ITEM DA TAREFA |
Responda, com base no trecho sobre as comissões de heteroidentificação em concursos:
1. Quem foi o relator do AREsp 1.407.431?
2. Em qual recurso a Primeira Turma firmou o entendimento sobre o mandado de segurança?
3. Com que documentos o candidato instruiu o recurso administrativo?

TRECHO DE ORIGEM |

O julgamento, sob a relatoria do ministro Paulo Sérgio Domingues, seguiu a mesma posição adotada pela Segunda Turma no AREsp 1.407.431, em maio de 2019. Nesse caso, o ministro Mauro Campbell Marques, relator, lembrou que o entendimento já havia sido firmado pelo STF na ADPF 186.

“O STF validou o fenótipo como critério definidor do direito à concorrência especial, autorizando em princípio que essa afirmação fosse feita por autodeclaração do candidato, mas submetida, fosse o caso, a um procedimento de validação por comissão especial do certame”, registrou.

MS não é a via processual adequada para contestar parecer de comissão

Ainda em relação à atuação das comissões de heteroidentificação, a Primeira Turma decidiu que é inadequado o uso do mandado de segurança para a defesa de candidato que pretende continuar concorrendo em concurso público na cota reservada para pessoas pretas ou pardas, quando a banca não confirma a sua autodeclaração racial.

O entendimento foi firmado em recurso em mandado de segurança (RMS 58.785) interposto por candidato que teve sua autodeclaração invalidada em um concurso público. Ele havia se declarado pardo, mas a condição não foi confirmada pela comissão examinadora, mesmo após apreciação de recurso administrativo instruído com fotos e laudos emitidos por dermatologistas.

O ministro Sérgio Kukina, relator do processo, apontou duas razões que explicam a inadequação do uso do mandado de segurança. A primeira delas é que o parecer emitido pela comissão, quanto ao fenótipo do candidato, tem, em princípio, natureza de declaração oficial, com fé pública, e por isso não pode ser anulado senão mediante qualificada e robusta contraprova.

Em segundo lugar, o relator ressaltou que o impetrante qualifica como “subjetiva” a avaliação da comissão, ao argumento de que outras pessoas com características fenotípicas semelhantes à sua tiveram chanceladas suas autodeclarações. Para Kukina, entretanto, não é possível, de fato, estabelecer parâmetros absolutos, objetivamente aferíveis ou numericamente mensuráveis sobre o assunto.

LINHAS LISTADAS |
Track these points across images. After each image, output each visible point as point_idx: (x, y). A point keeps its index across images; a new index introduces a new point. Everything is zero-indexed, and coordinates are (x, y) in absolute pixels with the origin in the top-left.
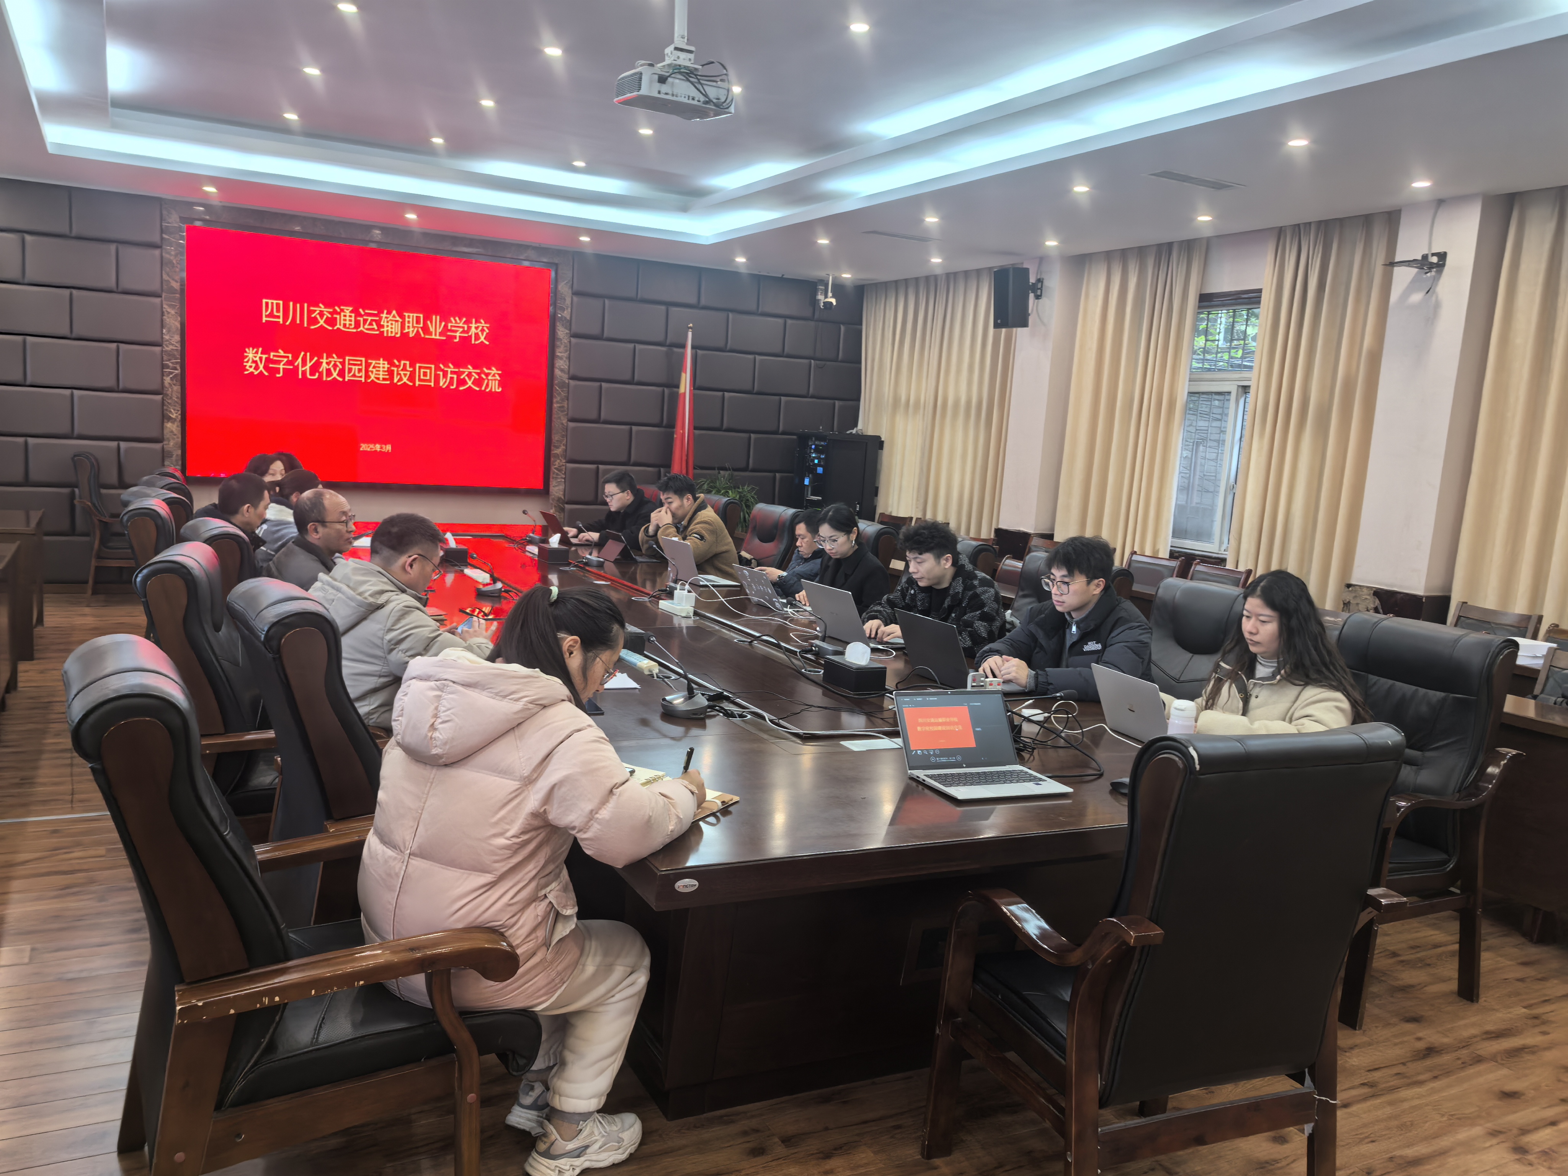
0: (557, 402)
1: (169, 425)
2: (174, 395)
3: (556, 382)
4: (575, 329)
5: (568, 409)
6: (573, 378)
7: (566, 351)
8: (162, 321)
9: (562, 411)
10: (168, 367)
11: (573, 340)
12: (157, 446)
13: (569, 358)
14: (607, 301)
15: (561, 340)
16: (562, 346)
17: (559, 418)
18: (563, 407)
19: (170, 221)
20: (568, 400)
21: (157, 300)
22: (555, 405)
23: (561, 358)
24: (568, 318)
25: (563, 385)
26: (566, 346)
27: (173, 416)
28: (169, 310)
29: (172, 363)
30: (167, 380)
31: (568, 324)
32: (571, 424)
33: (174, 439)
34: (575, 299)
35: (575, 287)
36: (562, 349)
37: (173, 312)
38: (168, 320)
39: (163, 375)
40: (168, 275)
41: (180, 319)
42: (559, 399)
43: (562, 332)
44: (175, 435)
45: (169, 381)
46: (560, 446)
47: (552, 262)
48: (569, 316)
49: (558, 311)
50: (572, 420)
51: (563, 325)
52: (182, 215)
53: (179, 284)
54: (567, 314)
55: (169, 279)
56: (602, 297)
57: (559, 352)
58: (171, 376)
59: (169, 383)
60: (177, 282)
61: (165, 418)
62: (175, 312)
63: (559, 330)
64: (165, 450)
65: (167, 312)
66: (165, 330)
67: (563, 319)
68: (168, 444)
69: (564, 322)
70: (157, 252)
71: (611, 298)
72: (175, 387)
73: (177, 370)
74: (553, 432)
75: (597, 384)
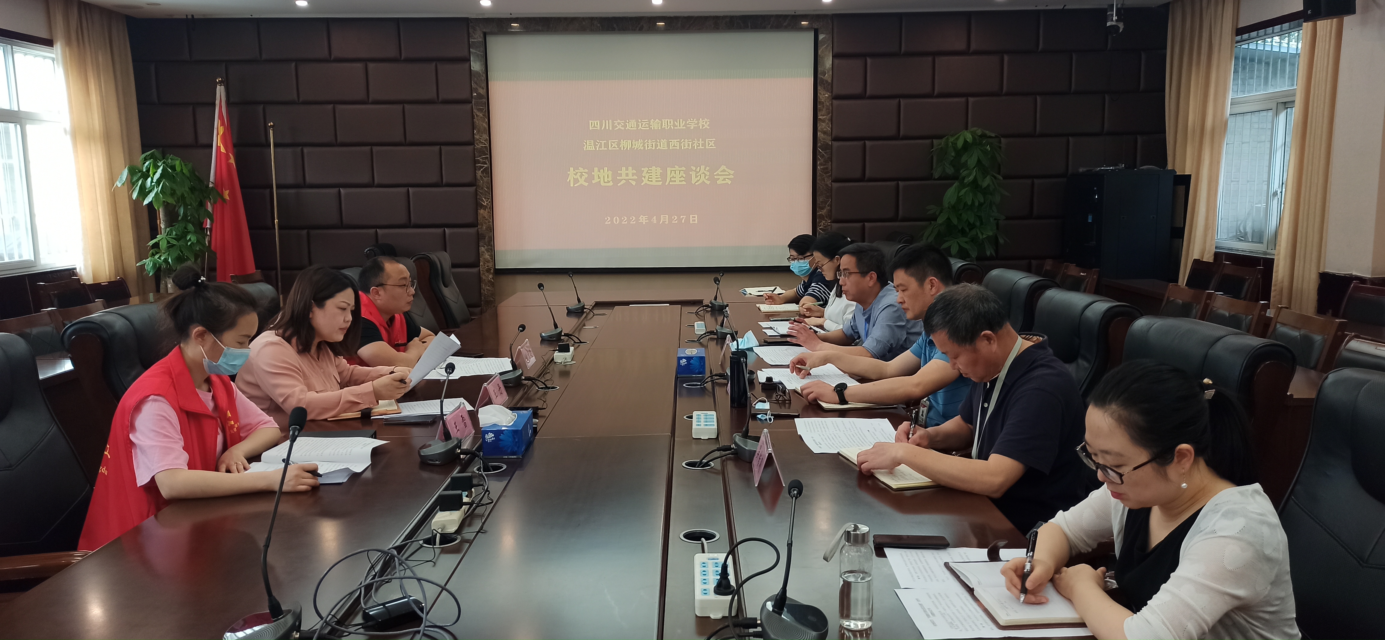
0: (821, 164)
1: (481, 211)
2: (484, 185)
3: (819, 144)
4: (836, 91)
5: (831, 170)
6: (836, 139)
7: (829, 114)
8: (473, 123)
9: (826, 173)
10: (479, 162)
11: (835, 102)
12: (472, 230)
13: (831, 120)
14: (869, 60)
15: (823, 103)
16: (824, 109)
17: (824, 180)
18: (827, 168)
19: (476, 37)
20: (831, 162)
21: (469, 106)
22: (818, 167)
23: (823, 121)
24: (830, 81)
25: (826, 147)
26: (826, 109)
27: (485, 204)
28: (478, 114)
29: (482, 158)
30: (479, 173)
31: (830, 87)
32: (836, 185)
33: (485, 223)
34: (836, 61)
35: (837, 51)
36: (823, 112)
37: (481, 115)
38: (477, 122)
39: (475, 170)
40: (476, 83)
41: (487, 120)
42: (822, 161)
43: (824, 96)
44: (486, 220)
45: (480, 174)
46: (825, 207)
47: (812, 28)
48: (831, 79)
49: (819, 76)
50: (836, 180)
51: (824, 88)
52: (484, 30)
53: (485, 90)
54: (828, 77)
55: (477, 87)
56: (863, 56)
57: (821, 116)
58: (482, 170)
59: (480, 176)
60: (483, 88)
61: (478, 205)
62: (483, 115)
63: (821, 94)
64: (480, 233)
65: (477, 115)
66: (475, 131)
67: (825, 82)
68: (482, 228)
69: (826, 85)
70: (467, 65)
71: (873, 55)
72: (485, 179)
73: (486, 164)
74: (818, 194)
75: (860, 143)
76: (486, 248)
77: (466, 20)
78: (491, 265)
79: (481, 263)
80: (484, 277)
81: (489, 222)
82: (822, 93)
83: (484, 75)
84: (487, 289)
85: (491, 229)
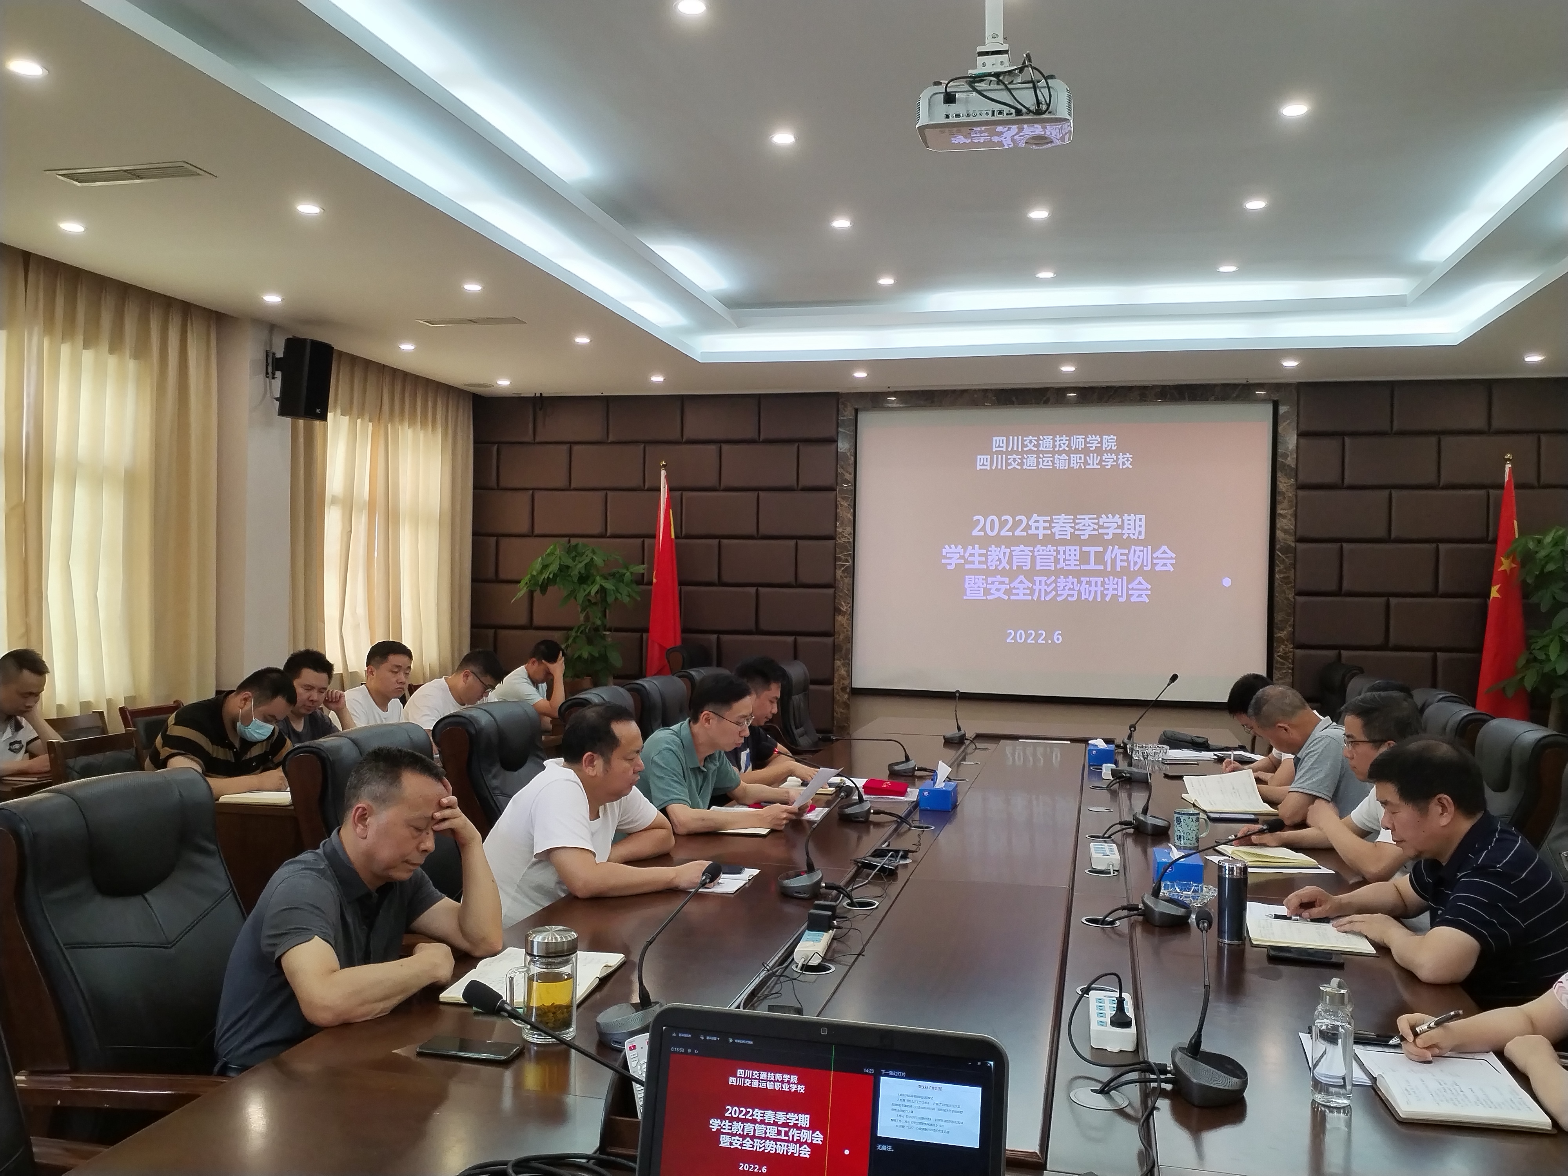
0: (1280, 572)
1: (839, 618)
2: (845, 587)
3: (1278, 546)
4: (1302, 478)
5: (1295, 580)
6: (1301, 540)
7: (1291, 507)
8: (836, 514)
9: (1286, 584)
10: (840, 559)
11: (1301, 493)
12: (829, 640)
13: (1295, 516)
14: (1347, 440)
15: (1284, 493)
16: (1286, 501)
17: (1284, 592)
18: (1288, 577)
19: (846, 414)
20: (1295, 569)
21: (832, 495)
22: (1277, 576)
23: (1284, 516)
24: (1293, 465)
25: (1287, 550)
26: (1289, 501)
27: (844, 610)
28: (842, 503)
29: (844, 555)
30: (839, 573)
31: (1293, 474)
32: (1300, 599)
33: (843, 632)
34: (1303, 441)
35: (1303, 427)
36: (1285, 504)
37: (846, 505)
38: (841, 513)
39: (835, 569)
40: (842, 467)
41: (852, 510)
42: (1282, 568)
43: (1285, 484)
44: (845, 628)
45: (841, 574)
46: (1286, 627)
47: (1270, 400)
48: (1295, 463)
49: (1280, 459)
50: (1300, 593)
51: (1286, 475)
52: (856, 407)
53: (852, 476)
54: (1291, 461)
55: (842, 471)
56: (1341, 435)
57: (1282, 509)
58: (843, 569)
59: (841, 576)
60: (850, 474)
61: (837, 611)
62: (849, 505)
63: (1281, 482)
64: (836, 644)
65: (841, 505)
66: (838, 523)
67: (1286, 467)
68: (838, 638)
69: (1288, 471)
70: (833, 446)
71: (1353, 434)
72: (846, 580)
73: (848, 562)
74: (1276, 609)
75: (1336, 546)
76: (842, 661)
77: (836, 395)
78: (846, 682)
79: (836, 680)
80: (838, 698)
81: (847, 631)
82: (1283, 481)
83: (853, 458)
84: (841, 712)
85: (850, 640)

RESPOSTA DO EXERCÍCIO |
1. O ministro Mauro Campbell Marques.
2. No RMS 58.785.
3. Com fotos e laudos emitidos por dermatologistas.